## [Exercise instructions]
Express the lines from the one containing "country: DE" through the one containing "latitude: 41.6318" as a JSON list of strings, one string per line, leaving out blank lines and pictures.

Records from a dataset:
┌────────

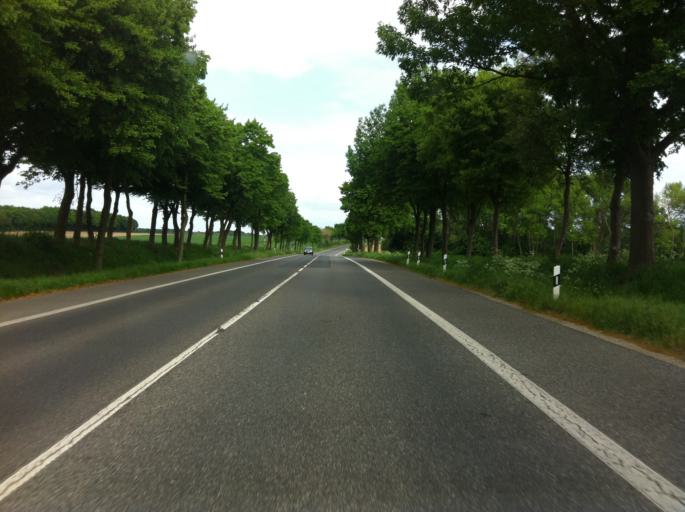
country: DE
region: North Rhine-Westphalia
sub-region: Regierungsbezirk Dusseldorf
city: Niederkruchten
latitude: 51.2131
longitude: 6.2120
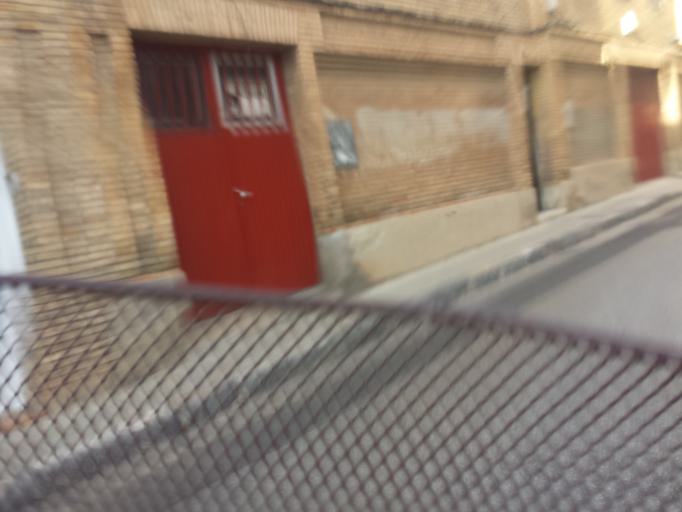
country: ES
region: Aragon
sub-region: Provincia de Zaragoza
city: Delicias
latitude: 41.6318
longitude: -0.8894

└────────
┌────────

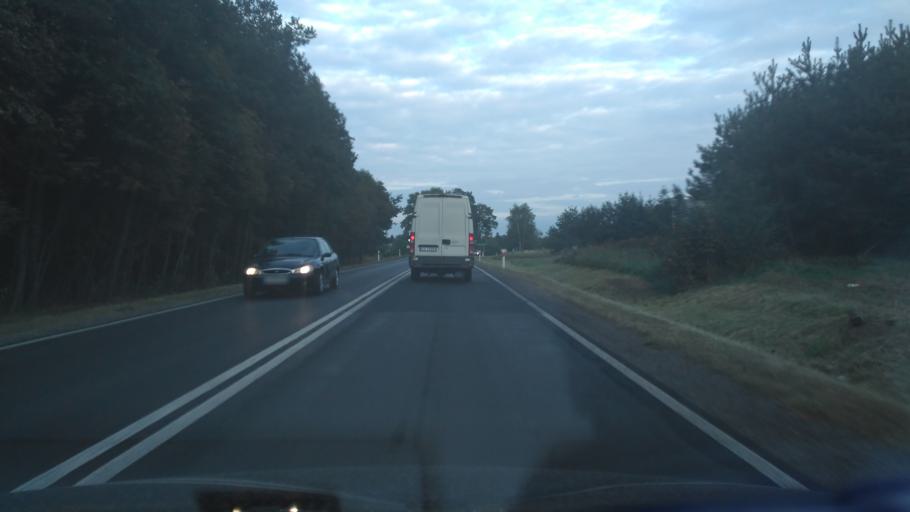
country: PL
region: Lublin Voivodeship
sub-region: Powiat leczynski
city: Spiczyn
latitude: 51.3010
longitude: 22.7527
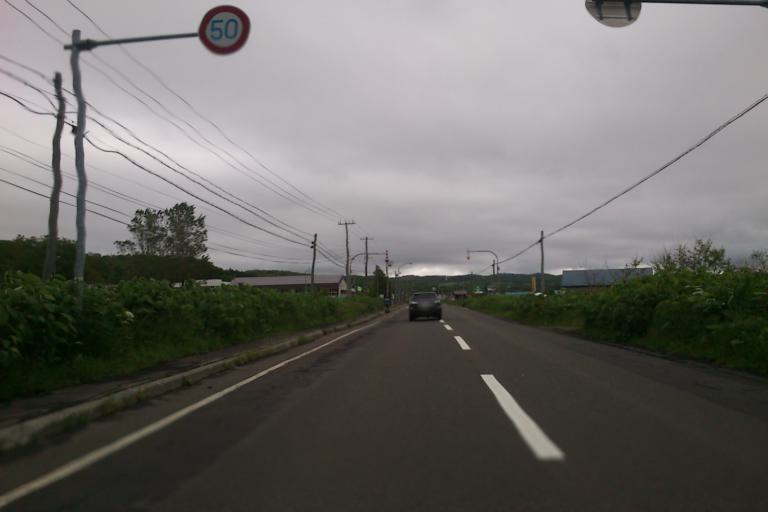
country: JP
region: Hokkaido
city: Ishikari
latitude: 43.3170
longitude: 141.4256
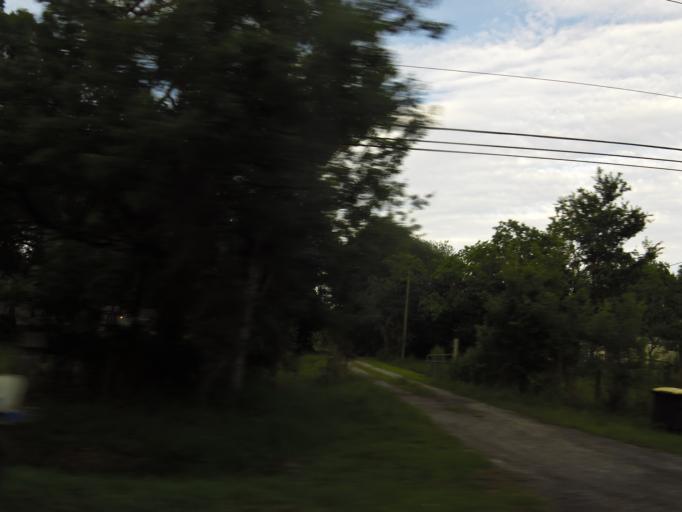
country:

└────────

## [Problem solution]
[
  "country: DE",
  "region: North Rhine-Westphalia",
  "sub-region: Regierungsbezirk Dusseldorf",
  "city: Niederkruchten",
  "latitude: 51.2131",
  "longitude: 6.2120",
  "country: ES",
  "region: Aragon",
  "sub-region: Provincia de Zaragoza",
  "city: Delicias",
  "latitude: 41.6318"
]